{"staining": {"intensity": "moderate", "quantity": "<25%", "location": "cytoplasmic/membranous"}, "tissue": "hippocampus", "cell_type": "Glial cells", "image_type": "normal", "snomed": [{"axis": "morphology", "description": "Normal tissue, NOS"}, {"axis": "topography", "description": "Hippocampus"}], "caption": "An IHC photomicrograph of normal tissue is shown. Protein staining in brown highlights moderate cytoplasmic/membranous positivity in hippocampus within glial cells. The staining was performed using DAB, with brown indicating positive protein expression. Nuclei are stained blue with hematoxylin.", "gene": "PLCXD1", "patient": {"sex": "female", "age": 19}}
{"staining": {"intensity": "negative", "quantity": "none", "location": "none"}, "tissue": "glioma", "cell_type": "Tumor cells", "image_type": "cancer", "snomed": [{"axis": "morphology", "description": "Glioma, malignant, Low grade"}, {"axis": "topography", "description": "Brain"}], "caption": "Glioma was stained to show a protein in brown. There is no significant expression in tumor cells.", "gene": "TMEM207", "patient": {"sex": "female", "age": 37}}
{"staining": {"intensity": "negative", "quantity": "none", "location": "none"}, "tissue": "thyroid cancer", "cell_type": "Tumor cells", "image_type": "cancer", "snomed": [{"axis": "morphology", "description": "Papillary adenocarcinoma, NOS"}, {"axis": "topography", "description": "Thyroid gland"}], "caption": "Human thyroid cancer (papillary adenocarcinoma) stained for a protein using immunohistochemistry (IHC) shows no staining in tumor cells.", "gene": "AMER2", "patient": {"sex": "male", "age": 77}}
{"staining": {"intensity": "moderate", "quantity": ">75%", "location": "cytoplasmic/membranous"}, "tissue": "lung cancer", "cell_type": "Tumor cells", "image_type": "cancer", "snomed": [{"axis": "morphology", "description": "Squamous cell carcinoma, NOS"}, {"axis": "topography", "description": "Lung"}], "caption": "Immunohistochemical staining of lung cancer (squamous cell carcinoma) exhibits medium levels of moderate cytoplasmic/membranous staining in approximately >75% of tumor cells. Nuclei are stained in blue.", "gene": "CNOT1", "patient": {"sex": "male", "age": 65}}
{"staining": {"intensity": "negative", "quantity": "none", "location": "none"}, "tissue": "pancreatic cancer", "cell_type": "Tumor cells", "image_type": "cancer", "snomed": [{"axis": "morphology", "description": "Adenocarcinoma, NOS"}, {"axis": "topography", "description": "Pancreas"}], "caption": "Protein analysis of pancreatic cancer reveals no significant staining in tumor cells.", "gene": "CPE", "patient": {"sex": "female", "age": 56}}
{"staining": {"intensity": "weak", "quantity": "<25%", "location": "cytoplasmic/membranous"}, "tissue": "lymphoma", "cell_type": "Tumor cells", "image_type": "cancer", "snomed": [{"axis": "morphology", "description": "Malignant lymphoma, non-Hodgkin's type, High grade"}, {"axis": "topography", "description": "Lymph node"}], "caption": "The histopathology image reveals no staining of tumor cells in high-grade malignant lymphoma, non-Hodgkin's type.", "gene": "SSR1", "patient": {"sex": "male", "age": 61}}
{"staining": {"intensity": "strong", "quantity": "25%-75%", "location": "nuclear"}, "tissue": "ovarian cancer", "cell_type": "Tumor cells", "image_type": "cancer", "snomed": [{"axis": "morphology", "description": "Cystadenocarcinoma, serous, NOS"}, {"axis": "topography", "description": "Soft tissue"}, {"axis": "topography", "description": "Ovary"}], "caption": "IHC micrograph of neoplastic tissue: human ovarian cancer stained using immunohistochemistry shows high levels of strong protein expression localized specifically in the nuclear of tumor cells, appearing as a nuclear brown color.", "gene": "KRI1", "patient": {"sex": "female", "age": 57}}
════════════════════
▶ Directions
Retype only the stretch of lines above starting at the one with "was stained to" and stopping at the one with "staining of lung", exactly as written, with both kept.

▶ Answer to this problem
{"staining": {"intensity": "negative", "quantity": "none", "location": "none"}, "tissue": "glioma", "cell_type": "Tumor cells", "image_type": "cancer", "snomed": [{"axis": "morphology", "description": "Glioma, malignant, Low grade"}, {"axis": "topography", "description": "Brain"}], "caption": "Glioma was stained to show a protein in brown. There is no significant expression in tumor cells.", "gene": "TMEM207", "patient": {"sex": "female", "age": 37}}
{"staining": {"intensity": "negative", "quantity": "none", "location": "none"}, "tissue": "thyroid cancer", "cell_type": "Tumor cells", "image_type": "cancer", "snomed": [{"axis": "morphology", "description": "Papillary adenocarcinoma, NOS"}, {"axis": "topography", "description": "Thyroid gland"}], "caption": "Human thyroid cancer (papillary adenocarcinoma) stained for a protein using immunohistochemistry (IHC) shows no staining in tumor cells.", "gene": "AMER2", "patient": {"sex": "male", "age": 77}}
{"staining": {"intensity": "moderate", "quantity": ">75%", "location": "cytoplasmic/membranous"}, "tissue": "lung cancer", "cell_type": "Tumor cells", "image_type": "cancer", "snomed": [{"axis": "morphology", "description": "Squamous cell carcinoma, NOS"}, {"axis": "topography", "description": "Lung"}], "caption": "Immunohistochemical staining of lung cancer (squamous cell carcinoma) exhibits medium levels of moderate cytoplasmic/membranous staining in approximately >75% of tumor cells. Nuclei are stained in blue.", "gene": "CNOT1", "patient": {"sex": "male", "age": 65}}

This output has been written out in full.